そのドラマチックな試合の数々に、当時の野球ファンは度肝を抜かれ続けた。
しかし、合併による球団消滅から17年。今では当時の記憶を知る野球ファンも少なくなってきた。
だからこそ、今、2001年の大阪近鉄バファローズを語りたい。
それも主砲である中村やローズや北川といった、一般的に語られることの少ないバイプレーヤーを中心に紹介していきたい。それが、球団合併に伴う球界再編の末に消滅してしまった、この球団にふさわしいと感じたからだ。
最後に、2001年当時の近鉄のチーム状況を説明しておきたい。
投打ともに主力はスケールと個性に溢れ、王者・西武のライオンズのライバルとして89年にリーグ優勝したのは、今は昔。
その後は、近鉄の悪しき伝統というべきか、当時の主力選手たちは次々と移籍してチームは弱体化。かつての猛牛軍団は見る影もなくなっていた。
さらに人気面でも、関西では絶対的な支持者を持つ阪神だけではなく、同じパ・リーグのオリックスにも大きく水を開けられていたような状況。
それに加え、日本経済も未だバブル崩壊の痛手から立ち直れずにいた。そんな終わりの見えない不況の中、親会社から補填される10億円の宣伝・広告費を差し引いても、年間30億円もの赤字を垂れ流し、いつ身売りをするのかと常に囁かれていた。しかし、それは何も近鉄球団だけではなかった。
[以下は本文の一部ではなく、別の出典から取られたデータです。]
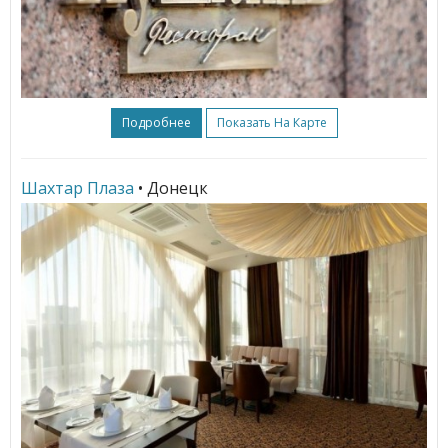
Подробнее
Показать На Карте
Шахтар Плаза
• Донецк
FAによるスター選手のメジャーや巨人などの人気球団への流出。逆指名の採用によって有望新人選手が入団しにくいドラフト制度。何度も誰が訴えても実現する気配すらないセ・パ交流戦。この頃の、ダイエーと西武以外のパ・リーグ4球団は多かれ少なかれ、そんな閉塞感の中で常に身売りの影がチラついていた。
近鉄もそんな打破するために、97年に本拠地を藤井寺球場から大阪ドームへと移すが、思ったように観客増にはならずに、近鉄沿線ではないため、それまで少なからず存在していた試合時の鉄道の売り上げがなくなったうえに、多額のドームの使用料でよりいっそう経営が圧迫される始末で、チームは99年から2000年にかけて2年連続最下位。
つまり日本経済がどんぞこ状態であった時代の、さらに体力が奪われつつあったパ・リーグにおける2年連続最下位チーム。それが2001年の開幕を迎えた当初の近鉄というチームの状況だったのだ。
なお、これから書く文章は、筆者の偏見と感傷に満ちたものになるのをご容赦していただきたい。